Stock transfer of public housing can also be very divisive.  It encourages different communities to vie with each other for funding and political support, at a time when we need maximum working class solidarity to combat the threats of another wave of austerity when the government tries to make us pay for the COVID pandemic.

Campaigners have always argued that there are other options. In Britain, councils could use their collective bargaining and political power to demand more money from Westminster.  The value of land and existing and future homes could be used to borrow against.

Council housing consistently pays for itself over time by reducing other forms of public expenditure, like reliance on Housing Benefit which costs nearly £25 billion a year, or the cost of putting homeless families in expensive temporary accommodation. Some of the “debt” council housing carries is based on arcane accountancy practices. It could be written-off at the stroke of a civil servant’s pen.

Campaigning

One way to ensure these alternatives are heard is to insist that transfers of council housing only happen after tenants have agreed to it through a transparent, democratic ballot, held on a level playing-field.

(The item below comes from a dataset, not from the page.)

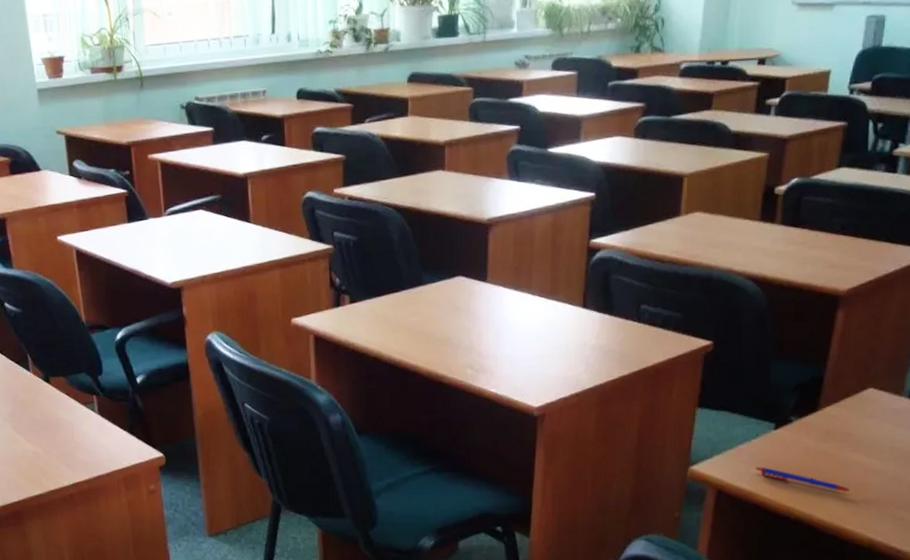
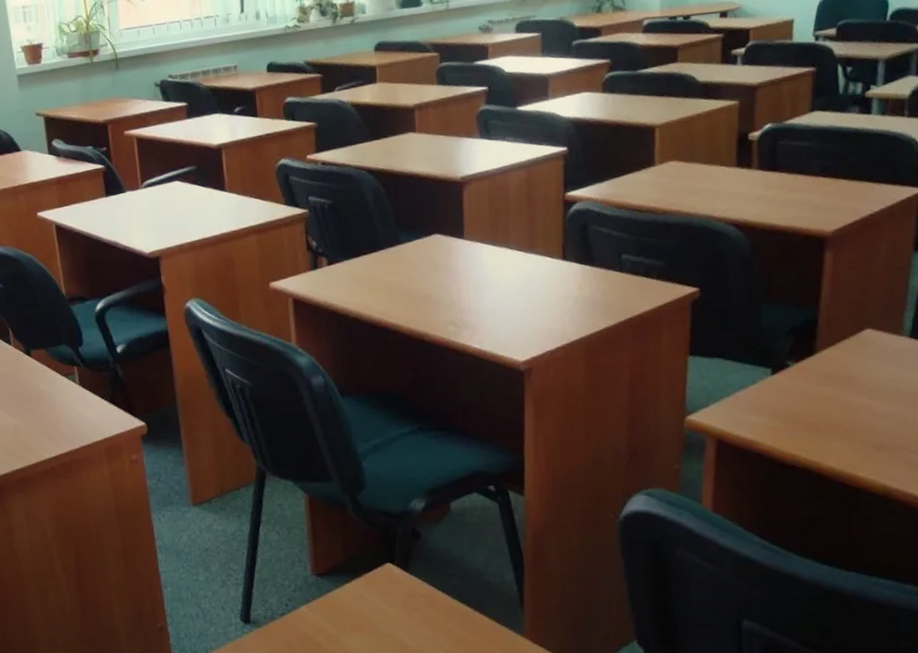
pen: present [755,466,852,491] -> none [755,414,860,437]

There’s not enough detail in the NIHE plans to say if, when or how this will happen.  But if the full arguments are aired, many public housing tenants reject transfer, just as they did in Ballymena and Ballyclare in 2017/18 and has also happened on several occasions in England, where some tenants who voted in favour of transfer are now demanding the right to return to the council.

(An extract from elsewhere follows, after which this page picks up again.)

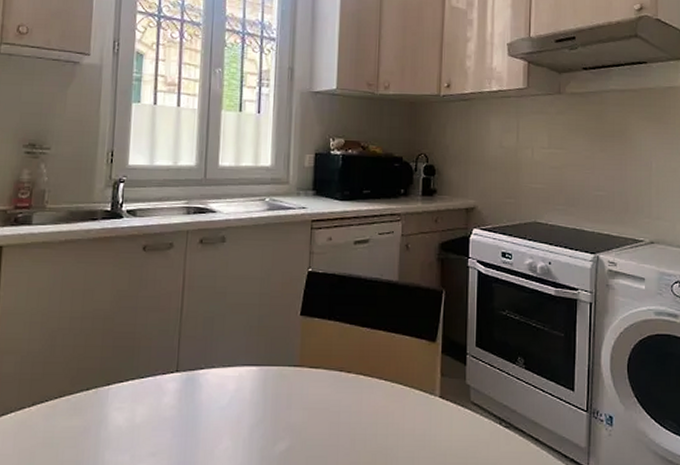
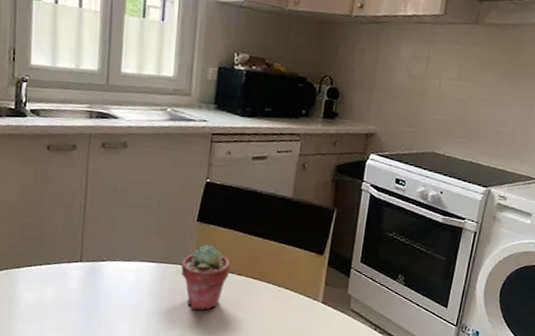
potted succulent: none [285,340,338,419] -> present [180,244,231,311]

For example, in 2002, the 84,000 strong tenants of Birmingham City Council rejected a proposed stock transfer (66.8 per cent voting against transfer). Four years later the Council re-balloted their tenants, who again rejected stock transfer (this time by a larger margin of 75 per cent). Birmingham City Council is now building hundreds of new homes, for public rent, each year.

A similar experience occurred in Edinburgh where council tenants voted to reject transfer in 2005. These examples, in NI, Birmingham and Edinburgh, all have one common element – there was a strong anti-privatisation campaign led by tenants and supported by trade unions. These campaigns produced leaflets and newsletters, covered estates knocking on doors, held public meetings and explained what the process of transfer, or “reclassification” in the NIHE’s case, really means.

The future …

After decades of decline, the political and policy tide may be turning back towards public housing.  In London, many authorities and the elected Mayor are starting to move away from stock transfer and housing associations because experience has shown they don’t adequately meet housing needs.

Fighting for and winning real investment in council and NIHE housing, with no strings attached, is a tough battle, but one that future generations will thank us for.